Comment: Normally I might not mention an isolated case of racism. But this ties into the larger picture of racism in Rapid City and South Dakota.
It also caused a small stir on Facebook and Twitter. It's good to remind everyone that people are watching. They'll crack down on any example of racism that gets publicity.
For more on the subject, see Traversie Case Was the Catalyst and Natives Experience Racism Every Day.
Its amazing that SOME non-natives still maintain the idea that indigenous peoples are foreign or somehow should be segregated. Reservations are a reminder that America is only Anglo in name and in some ways an admission that whites have no spiritual connection to the land other than in terms of paper laws, violence and imagination.
For more on the subject, see:
Target of hate says he's staying at SDSU
Native American student wants to be role model for his family
“Thirty years ago, I think there was a different way of reacting to things,” LaPlante said. “When the voices aren’t being heard and people are speaking but nobody is listening, I think folks do tend to resort to more activist measures, and justifiably so.
“Fortunately today, there is a culture of dialogue and a culture of conversation taking place. We’re very proud to be taking part in that.”
He saw the fruits of that conversation expressed last week on the editorial pages of SDSU’s Collegian newspaper. Non-native students were collectively condemning the hate message, and the paper’s lead editorial branded it “unacceptable” and insisted it shouldn’t be happening on its campus.

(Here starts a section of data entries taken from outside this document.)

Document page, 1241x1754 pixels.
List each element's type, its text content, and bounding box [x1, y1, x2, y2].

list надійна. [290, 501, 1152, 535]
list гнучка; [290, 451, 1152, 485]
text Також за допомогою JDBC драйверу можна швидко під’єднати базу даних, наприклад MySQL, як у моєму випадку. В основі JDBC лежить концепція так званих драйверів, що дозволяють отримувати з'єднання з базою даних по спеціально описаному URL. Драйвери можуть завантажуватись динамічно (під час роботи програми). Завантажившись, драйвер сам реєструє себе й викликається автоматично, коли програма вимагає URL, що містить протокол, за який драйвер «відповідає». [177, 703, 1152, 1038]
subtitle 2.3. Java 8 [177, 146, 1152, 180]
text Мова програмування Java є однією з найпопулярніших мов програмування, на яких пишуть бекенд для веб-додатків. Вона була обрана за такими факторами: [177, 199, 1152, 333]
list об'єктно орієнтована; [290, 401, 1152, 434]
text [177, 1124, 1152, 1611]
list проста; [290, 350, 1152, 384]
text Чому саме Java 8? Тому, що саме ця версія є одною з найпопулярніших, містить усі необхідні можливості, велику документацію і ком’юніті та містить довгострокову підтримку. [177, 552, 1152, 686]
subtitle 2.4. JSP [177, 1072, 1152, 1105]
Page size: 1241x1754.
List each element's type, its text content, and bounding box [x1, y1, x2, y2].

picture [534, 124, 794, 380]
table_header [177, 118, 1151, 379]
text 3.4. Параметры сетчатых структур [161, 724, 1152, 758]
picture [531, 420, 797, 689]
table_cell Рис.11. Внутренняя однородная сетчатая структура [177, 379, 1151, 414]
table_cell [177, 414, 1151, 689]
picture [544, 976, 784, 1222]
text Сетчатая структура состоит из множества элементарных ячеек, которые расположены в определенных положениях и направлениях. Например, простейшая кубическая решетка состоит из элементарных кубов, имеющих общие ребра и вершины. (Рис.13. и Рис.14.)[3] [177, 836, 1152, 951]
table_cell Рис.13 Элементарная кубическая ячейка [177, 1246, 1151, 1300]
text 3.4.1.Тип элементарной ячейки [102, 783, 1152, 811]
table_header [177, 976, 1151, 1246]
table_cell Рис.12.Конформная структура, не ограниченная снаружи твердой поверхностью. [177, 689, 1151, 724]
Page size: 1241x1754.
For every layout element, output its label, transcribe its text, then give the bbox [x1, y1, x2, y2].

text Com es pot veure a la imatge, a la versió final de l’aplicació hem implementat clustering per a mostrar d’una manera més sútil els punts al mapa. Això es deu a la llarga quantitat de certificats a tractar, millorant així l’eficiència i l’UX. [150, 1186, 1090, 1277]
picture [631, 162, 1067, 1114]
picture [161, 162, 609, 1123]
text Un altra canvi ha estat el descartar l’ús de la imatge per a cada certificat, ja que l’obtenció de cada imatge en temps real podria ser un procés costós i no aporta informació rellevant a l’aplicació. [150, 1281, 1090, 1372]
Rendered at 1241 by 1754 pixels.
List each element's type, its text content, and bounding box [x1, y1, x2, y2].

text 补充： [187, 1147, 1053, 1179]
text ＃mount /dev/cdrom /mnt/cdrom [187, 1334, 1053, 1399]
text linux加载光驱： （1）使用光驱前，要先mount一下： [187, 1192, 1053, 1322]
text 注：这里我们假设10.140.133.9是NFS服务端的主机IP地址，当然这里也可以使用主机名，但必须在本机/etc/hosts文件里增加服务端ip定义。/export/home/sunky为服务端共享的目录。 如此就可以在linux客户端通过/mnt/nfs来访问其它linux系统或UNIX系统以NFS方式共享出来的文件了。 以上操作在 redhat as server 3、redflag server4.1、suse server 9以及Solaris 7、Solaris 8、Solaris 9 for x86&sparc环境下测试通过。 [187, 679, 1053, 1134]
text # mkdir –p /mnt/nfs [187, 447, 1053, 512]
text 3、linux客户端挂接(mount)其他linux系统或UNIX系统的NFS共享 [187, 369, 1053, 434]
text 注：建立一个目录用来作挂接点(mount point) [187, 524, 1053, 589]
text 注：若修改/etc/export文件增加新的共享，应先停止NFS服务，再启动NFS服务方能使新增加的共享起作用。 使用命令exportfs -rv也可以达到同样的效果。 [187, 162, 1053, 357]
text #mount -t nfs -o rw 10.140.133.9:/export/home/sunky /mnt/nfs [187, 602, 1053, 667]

“If you look at how they have responded to this situation, both the administration and students at SDSU, that’s all the indication you need to see how far we’ve come,” LaPlante said. “You can see that culture has taken root and has gained traction and gained ground in our state.”
All I have to say is hypocrites Indian`s bitch and complain white man did this,white man stole that,the creator is this the creator is that,then they sit down and eat turkey at Thanks Giving and christmas,time to get over it either you eat turkey or you dont.
Anonymous directly above - what are you talking about. This is about a blatant display of racism aimed at Native Americans, wtf does eating turkey have to do with it.
Eating turkeys has nothing to do with challenging "Thanksgiving" either. Eating turkey isn't limited to Thanksgiving and Christmas.
Anon said: "...that whites have no spiritual connection to the land..."
And your response to the subject of racism raised in the parent post includes some racism of you own. Really mindless racism, at that.
As I've noted before, Anonymous #2, Indians have mixed feelings about Thanksgiving:
Some Indians hold another kind of celebration, or treat it as a day of mourning. But unlike Columbus Day, Thanksgiving isn't an anti-Indian holiday. There's no reason Indians can't be thankful for whatever they have.
Therefore, there's no hypocrisy here. And your comment misses the mark badly.